For my part, one of the squishiest, and most memorable movies of all time is the splash and splatter flick Turkey Shoot. Yes, hang on, I’m getting to the point.

Turkey Shoot starred one of the greats of Australian and International stage and film, the wonderfully disheveled Noel Ferrier, now departed this earth. Oh! And of course the rather lovely Lynda Stoner.

Turkey Shoot was made in, ummm, about 1982 (ish). I first watched it in about ’83. So mischievously schlock, we watched it often. (That is one thing about what are now called ‘cult classics’, they end up being watched time and time again, and something new and often funny taken from them every time.

However. (That word again. It pops up rather more often now that so many have stopped using BUT to begin a sentence) However, Turkey Shoot was made 37 years ago, and today stands almost as ‘boding of things to come. You may think that a low-budget (Brian is the king of low budget) film with no particular redeeming qualities would generally be forgotten. Today more and more people are picking up the film and giving it an airing.

The plot is thin of course. A dystopian society in which dissidents are sent to camps, and now and again some are released and hunted by the privileged few. Somewhat with a tongue in cheek I asked Brian whether he might re-purpose Turkey Shoot, recast it and set it somewhere on the Mexican border in an internment camp. Or perhaps on Nauru or PNG.

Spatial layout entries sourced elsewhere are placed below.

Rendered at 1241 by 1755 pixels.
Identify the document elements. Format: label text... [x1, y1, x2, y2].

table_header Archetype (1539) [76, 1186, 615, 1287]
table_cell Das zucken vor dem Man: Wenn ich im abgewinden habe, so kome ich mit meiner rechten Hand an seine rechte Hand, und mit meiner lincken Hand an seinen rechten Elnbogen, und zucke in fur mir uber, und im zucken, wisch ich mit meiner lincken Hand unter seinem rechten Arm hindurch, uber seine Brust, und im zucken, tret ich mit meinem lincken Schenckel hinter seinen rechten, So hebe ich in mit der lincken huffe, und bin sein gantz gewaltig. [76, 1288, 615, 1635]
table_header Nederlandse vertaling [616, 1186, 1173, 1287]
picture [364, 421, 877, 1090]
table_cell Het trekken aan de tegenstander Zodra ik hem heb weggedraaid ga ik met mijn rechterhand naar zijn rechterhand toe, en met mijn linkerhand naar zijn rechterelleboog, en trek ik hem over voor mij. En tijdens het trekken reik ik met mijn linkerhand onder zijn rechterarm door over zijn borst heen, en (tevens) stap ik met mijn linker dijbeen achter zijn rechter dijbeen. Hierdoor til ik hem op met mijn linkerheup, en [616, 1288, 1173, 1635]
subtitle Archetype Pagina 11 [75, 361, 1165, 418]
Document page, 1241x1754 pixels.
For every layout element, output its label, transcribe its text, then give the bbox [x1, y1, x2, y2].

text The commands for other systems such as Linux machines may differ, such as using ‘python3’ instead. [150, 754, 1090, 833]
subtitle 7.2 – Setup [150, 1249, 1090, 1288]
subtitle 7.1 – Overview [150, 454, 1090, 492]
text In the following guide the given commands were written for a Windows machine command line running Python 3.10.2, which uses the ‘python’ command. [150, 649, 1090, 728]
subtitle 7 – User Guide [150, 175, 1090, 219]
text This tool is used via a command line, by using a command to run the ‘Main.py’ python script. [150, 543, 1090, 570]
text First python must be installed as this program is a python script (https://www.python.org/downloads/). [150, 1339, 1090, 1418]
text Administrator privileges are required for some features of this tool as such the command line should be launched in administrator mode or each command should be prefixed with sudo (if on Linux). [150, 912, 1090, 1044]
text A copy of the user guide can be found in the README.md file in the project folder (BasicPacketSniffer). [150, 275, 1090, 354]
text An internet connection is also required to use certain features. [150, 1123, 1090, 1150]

No one laughed. In fact, a few of the acolytes began to discuss the possibility. I like to think this morning that I have had a hand in the movie making of the future, and look forward to seeing the result. It won’t be made by Brian of course because he and Margaret live in blissful semi-retirement and revel in caring for the deer that wander into the garden. It might take some amount of money, OR a specific request from Angelina Jolie or someone to get Brian back into the saddle.

I was a lovely evening meeting up with an old acquaintance, and worth every pill swallowed. Thank you Brian for a brief look back in time.

#Comments (2)

  • July 23, 2018
    Marge Martin

    Hi Graham and Garda, I will be coming to Australia in January 2019, and would love to meet up with you. Please let me know if you will be around. Thanks. Marge

    • July 25, 2018
      grahamwhittaker

      Hi Marge. So nice to hear from you! We did receive your card, and thank you! We had been away in UK for a month so we thought you might be off on your travels again. Of course we will be around (unless we cark it for some reason!) You will be very welcome and there is plenty of room. Take care now.